JEEP TACKLES COMEBACK TRAIL
IT’S easy to forget the deeply seated roots of the Jeep Cherokee.
As I creep down a gnarled rocky descent and then crawl back up the deeply rutted dirt on the other side, over terrain where I would struggle to walk without twisting an ankle, I’m getting a reality check.
This Cherokee Trailhawk is rugged and real and about as far from suburban SUV life in Australia as you can get.
Yet the updated and facelifted Cherokee is most likely to be compared to a Mazda CX-5 and win praise for a boot that’s had an 85mm stretch to comfortably fit a golf bag cross-wise. It’s coming soon as the spearhead to a massive new-model offensive intended to bury the customer complaints, and sales slump, that hit Jeep so heavily in the past two years.
Full details of the 2018 sales plan are still secret, including the model mix and pricing, but Jeep has high hopes and intends to hold the current price line from $35,950 to $49,950 with the five-year warranty that’s key to a program to rebuild confidence Down Under.

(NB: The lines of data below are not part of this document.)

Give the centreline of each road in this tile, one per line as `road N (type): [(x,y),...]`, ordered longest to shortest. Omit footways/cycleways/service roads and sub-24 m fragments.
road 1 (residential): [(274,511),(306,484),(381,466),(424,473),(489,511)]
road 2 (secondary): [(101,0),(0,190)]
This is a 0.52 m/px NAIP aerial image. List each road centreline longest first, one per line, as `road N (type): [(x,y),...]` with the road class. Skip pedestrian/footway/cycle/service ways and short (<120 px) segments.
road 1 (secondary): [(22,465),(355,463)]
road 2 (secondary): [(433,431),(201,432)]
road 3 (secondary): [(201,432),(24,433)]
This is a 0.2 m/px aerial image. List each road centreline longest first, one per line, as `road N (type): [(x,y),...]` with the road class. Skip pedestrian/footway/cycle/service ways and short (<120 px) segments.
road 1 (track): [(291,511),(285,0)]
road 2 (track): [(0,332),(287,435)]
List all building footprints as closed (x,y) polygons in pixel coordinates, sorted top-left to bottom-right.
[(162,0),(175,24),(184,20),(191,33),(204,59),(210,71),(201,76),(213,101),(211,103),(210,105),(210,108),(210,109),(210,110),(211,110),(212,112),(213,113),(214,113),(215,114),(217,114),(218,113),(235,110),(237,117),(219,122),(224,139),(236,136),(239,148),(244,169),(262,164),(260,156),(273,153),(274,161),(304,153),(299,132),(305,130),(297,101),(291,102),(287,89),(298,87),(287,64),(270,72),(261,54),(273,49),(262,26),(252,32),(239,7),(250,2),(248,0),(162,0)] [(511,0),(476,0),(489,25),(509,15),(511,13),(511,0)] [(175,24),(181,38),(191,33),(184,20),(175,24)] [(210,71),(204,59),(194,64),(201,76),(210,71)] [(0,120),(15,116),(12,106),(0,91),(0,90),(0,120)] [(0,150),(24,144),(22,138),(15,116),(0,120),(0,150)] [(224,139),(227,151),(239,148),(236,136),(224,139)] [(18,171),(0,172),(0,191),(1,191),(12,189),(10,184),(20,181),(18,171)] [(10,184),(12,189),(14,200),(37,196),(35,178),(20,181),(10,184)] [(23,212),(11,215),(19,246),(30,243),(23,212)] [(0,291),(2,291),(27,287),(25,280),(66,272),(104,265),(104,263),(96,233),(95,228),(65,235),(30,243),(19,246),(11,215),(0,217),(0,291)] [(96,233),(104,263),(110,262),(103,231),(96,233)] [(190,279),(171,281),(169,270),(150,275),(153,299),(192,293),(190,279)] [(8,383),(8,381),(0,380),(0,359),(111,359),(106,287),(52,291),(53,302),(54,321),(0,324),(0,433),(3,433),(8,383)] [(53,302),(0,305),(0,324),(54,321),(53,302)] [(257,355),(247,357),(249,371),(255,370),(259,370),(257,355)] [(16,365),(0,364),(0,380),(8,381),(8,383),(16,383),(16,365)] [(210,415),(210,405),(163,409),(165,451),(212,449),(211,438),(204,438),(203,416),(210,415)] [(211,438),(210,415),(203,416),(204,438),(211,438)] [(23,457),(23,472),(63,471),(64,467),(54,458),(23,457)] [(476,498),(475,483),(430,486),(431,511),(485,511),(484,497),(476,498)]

The global preview, run about an hour north of Hollywood, combined canyon curves with high-speed freeways and a rugged off-road course to check the performance of the Cherokee with its 2.4-litre and 3.2-litre V6 engines, front- and four-wheel drive, and the Sport, Limited and Trailhawk packages.
But the first thing to notice on the ‘18 Cherokee is the front end.
It has a more upscale look with LED headlamps that throw more than 50 per cent more light into the night.
The visual changes to the Cherokee make it more like the Grand Cherokee. There are the more urban Sport and Limited,
while the Trailhawk gets less bodywork below the bumper – and prominent red tow hooks – to aid off-road clearance.
The updated Jeep is quieter and smoother, with a more substantial feel. The infotainment screens are bigger and clearer, with Apple CarPlay and Android Auto smartphone mirroring.
Cornering grip and balance are also good. The brakes are fine and there is more feedback through the electric power steering.
The low-speed ride is a bit sharp, feeding small bumps into the cabin, but things smooth out beyond 80km/h over all sorts of undulations.
The Cherokee Trailhawk is awesome off the bitumen.
Well-sorted electronics, low-range gears and a locking rear differential mean it will go almost anywhere.
People who shop the Cherokee against a CX-5, Hyundai Tucson or Kia Sportage are unlikely to venture into such terrain but they get the bragging rights that come with a Jeep.
Verdict: Despite the update work, it’s also not going to win a head-to-head comparison with a CX-5 or VW Tiguan. But it is an improvement and, with the visual lift, that might be enough for people who are ready to take a chance on a Jeep.
The Jeep Cherokee Trailhawk comes into its own off-road.